Waterford and Home Rule
John Redmond, MP for Waterford was leader of the Irish Parliamentary Party. In 1912, the Irish Parliamentary Party held the balance of power in Westminister and used this position of influence to leverage an agreement from the Liberal Party to introduce the Third Home Rule Bill on 11th April 1912. The Second Home Rule Bill in 1893 was prevented from passing when it was rejected by the House of Lords. However, the Parliament Act, 1911 which asserted the supremacy of the House of Commons and meant the House of Lords could delay bills for two years but could not prevent bills from being passed should the bill meet the required conditions meant the Third Home Rule Bill could potentially be successfully enacted following an enforced delay.

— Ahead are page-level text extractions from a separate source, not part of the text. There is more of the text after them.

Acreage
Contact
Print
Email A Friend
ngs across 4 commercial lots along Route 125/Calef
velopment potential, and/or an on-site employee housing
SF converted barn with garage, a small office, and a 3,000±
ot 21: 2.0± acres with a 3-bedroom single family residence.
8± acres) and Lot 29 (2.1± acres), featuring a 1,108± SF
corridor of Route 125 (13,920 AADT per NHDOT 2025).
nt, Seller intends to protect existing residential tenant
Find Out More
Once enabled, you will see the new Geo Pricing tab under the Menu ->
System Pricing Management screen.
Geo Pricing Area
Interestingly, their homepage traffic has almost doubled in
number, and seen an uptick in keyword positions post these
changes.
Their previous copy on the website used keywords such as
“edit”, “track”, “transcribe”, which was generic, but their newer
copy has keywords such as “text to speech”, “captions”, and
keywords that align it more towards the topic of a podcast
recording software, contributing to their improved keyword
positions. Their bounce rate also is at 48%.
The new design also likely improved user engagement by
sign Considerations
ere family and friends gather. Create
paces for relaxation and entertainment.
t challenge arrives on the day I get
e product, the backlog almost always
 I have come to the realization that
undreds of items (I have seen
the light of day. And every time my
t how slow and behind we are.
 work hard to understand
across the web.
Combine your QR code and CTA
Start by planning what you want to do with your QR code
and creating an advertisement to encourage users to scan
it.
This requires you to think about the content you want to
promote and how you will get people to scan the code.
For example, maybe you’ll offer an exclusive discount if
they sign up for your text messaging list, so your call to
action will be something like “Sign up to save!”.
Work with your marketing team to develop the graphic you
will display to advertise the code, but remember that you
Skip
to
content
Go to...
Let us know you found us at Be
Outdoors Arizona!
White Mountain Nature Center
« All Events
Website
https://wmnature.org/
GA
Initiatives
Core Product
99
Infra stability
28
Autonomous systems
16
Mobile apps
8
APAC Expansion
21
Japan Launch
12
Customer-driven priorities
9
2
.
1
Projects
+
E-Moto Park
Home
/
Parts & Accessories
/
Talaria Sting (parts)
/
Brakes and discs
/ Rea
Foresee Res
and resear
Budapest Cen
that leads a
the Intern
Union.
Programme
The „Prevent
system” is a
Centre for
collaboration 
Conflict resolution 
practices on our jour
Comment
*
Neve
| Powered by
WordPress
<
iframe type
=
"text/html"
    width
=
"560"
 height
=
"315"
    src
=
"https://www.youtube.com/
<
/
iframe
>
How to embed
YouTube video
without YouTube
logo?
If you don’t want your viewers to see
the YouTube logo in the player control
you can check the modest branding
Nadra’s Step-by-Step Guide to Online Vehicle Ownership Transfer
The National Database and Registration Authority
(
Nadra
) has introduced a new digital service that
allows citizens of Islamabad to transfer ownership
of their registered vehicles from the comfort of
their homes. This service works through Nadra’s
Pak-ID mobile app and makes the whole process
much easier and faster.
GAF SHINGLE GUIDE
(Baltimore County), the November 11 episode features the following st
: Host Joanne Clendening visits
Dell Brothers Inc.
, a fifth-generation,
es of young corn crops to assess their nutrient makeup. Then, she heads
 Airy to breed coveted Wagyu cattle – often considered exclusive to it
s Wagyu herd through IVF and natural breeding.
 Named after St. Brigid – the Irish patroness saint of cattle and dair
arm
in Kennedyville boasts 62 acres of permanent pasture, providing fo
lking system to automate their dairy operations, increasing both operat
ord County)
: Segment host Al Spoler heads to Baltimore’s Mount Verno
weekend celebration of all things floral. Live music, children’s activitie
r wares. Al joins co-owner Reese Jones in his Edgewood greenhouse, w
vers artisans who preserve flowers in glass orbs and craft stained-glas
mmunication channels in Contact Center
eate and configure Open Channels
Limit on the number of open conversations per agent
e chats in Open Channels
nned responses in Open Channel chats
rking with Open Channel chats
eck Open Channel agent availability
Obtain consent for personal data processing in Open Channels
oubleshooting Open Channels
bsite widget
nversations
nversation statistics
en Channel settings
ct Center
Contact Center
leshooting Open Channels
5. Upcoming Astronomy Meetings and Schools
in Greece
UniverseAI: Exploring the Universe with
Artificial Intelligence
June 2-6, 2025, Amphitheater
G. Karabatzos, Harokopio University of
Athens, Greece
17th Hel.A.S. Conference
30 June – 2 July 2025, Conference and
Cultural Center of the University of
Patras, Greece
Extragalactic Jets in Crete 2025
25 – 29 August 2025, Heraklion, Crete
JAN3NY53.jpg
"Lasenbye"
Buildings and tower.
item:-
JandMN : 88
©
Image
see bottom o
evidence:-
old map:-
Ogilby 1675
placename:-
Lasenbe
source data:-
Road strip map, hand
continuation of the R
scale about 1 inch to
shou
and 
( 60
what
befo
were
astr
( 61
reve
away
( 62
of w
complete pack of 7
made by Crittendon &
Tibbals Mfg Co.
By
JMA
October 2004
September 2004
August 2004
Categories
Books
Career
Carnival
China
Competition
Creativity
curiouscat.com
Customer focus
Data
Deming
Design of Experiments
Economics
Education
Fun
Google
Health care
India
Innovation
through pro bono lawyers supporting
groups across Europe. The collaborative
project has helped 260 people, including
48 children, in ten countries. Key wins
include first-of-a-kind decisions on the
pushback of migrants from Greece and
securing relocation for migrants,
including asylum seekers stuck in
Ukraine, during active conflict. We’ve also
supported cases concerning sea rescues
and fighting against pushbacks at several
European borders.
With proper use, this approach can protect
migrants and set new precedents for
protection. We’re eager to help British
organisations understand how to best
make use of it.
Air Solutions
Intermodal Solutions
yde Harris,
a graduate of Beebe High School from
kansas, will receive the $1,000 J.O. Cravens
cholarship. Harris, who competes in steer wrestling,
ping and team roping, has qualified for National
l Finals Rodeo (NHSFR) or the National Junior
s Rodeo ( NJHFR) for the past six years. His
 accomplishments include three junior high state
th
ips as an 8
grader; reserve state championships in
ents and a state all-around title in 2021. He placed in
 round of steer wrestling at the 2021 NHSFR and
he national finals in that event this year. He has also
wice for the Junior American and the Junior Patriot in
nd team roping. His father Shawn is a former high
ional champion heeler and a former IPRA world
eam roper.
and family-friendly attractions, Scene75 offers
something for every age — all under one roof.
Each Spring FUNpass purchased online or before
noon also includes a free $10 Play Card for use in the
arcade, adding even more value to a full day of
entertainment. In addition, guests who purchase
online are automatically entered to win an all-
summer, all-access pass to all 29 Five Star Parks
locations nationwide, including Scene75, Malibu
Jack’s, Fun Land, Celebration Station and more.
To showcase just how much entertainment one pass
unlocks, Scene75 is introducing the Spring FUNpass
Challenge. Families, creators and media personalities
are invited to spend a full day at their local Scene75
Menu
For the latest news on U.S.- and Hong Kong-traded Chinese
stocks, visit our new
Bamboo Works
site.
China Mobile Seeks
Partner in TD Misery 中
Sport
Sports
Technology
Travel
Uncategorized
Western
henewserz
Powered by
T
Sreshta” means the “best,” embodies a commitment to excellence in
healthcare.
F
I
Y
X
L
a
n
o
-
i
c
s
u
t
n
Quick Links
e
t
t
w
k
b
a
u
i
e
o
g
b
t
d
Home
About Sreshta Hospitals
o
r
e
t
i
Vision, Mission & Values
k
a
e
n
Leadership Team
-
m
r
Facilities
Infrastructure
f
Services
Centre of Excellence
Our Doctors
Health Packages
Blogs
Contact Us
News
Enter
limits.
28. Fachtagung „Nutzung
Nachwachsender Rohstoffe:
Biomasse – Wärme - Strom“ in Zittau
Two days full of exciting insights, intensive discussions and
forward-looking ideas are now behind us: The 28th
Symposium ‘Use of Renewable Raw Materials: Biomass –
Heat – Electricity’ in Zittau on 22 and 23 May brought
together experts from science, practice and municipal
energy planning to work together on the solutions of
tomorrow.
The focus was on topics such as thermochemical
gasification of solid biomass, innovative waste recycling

The Third Home Rule Bill had a very contentious and difficult passge through the Houses of Parliament with strenuous opposition from the Ulster Unionist Party led by Sir Edward Carson. The Ulster Volunteer Force was set up in January 1913 and pledged to use all means necessary to defeat the implementation of Home Rule in Ireland. The Irish Volunteers, led by Eoin MacNeill, were established in November 1913 as a counter measure to support Home Rule. There were fears that these two opposing sides would meet with violence and that a civil war would erupt in Ireland. Unionists insisted that the only way the Home Rule Bill would be introduced would be if the six north-eastern counties were excluded.

The Government of Ireland Bill passed, received Royal Assent and was placed on the statute books on 18th September 1914. Throughout the process of the passage of Home Rule through the British Parliamentary system teh people of Waterford expressed their ongoing support for John Redmond as their MP and as the leader of the Irish Parliamentary Party that would bring Home Rule to Ireland.

Waterford & John Redmond
However, the outbreak of the First World War meant that the Home Rule Bill was put on the statute books as a piece of legislation in suspension awaiting the end of the war for enactment. John Redmond, MP called for Irish nationalists to answer the call to arms at a speech in Woodenbridge in Wicklow on 20th September 1914 and join the British Armed Forces in the belief that this would bring Irishmen, north and south, together in the face of a common enemy and that by joining the war effort the Irish Volunteers could demonstrate that the British Parliament had nothing to fear in granting Home Rule to Ireland.